Pero, para alivio de los jugadores consuetudinarios de tragamonedas, hay algunas tragaperras que jamás pasan de moda, y están siempre listas para darnos un buen rato de ocio y, ¿por qué no?, algunos premios.

Una de ellas es la Double Diamond, de IGT. Esta tragaperras de 3 cilindros, con varios multiplicadores, está en los casinos desde 1989. Y aunque su formato puede parecer algo simple comparado con las nuevas tragaperras, la cantidad de multiplicadores hace que mantenga su atractivo. No fue la primera tragaperras con multiplicadores, pero de inmediato se convirtió en una máquina muy popular, y lo sigue siendo.

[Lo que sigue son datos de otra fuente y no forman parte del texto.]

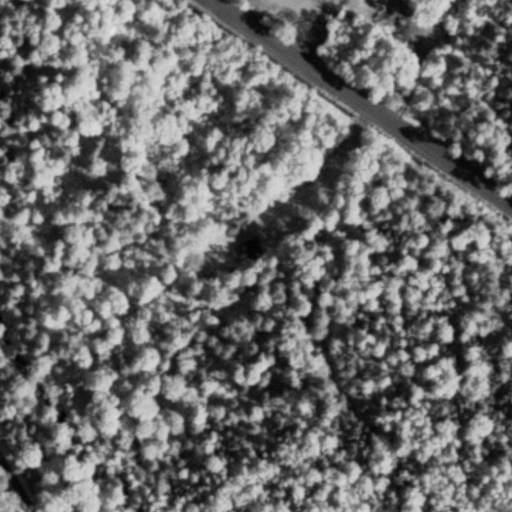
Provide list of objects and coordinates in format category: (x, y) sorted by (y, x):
road: (359, 102)
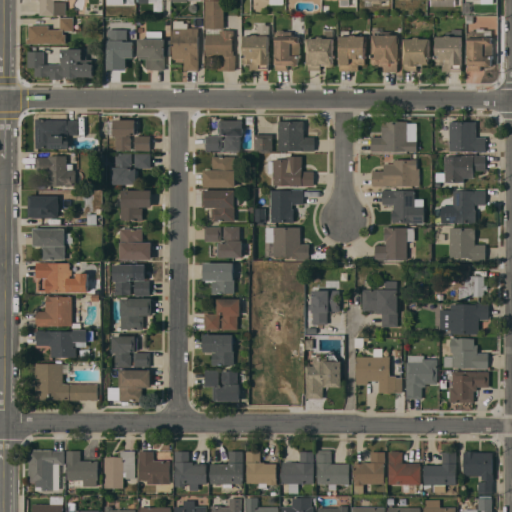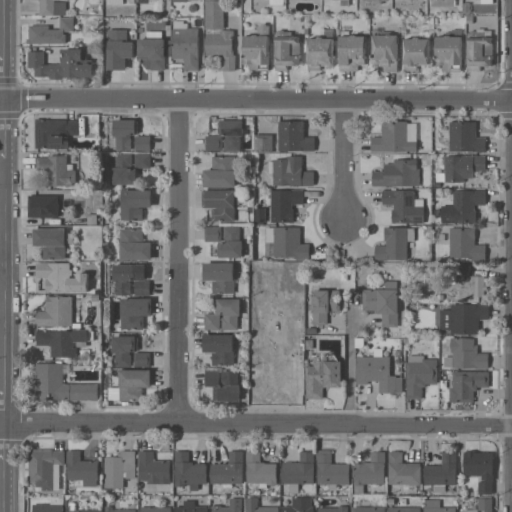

Otro “clásico” de las tragaperras es Blazing 7s, de Bally, que apareció en 1970. Su popularidad ha provocado que sus creadores fueran sacando distintas versiones a lo largo del tiempo, comenzando con una tragaperras electro mecánica para llegar a la actual versión con microprocesadores. Tiene una ventaja adicional: la frecuencia de los premios, mayor que el mínimo requerido por legislación. Algunas Blazing 7s electro mecánicas de 3 cilindros todavía se conservan en algunos casinos. La última versión, Blazing 7s Multislot, tiene varios juegos adicionales en la misma máquina.

La Jackpot Party y la Reel ‘em In, de WMS, son otras dos tragaperras tradicionales que siguen teniendo un lugar de privilegio en los casinos y en el gusto de los jugadores.

Una muestra más de que “más nuevo”, no siempre es sinónimo de “mejor”.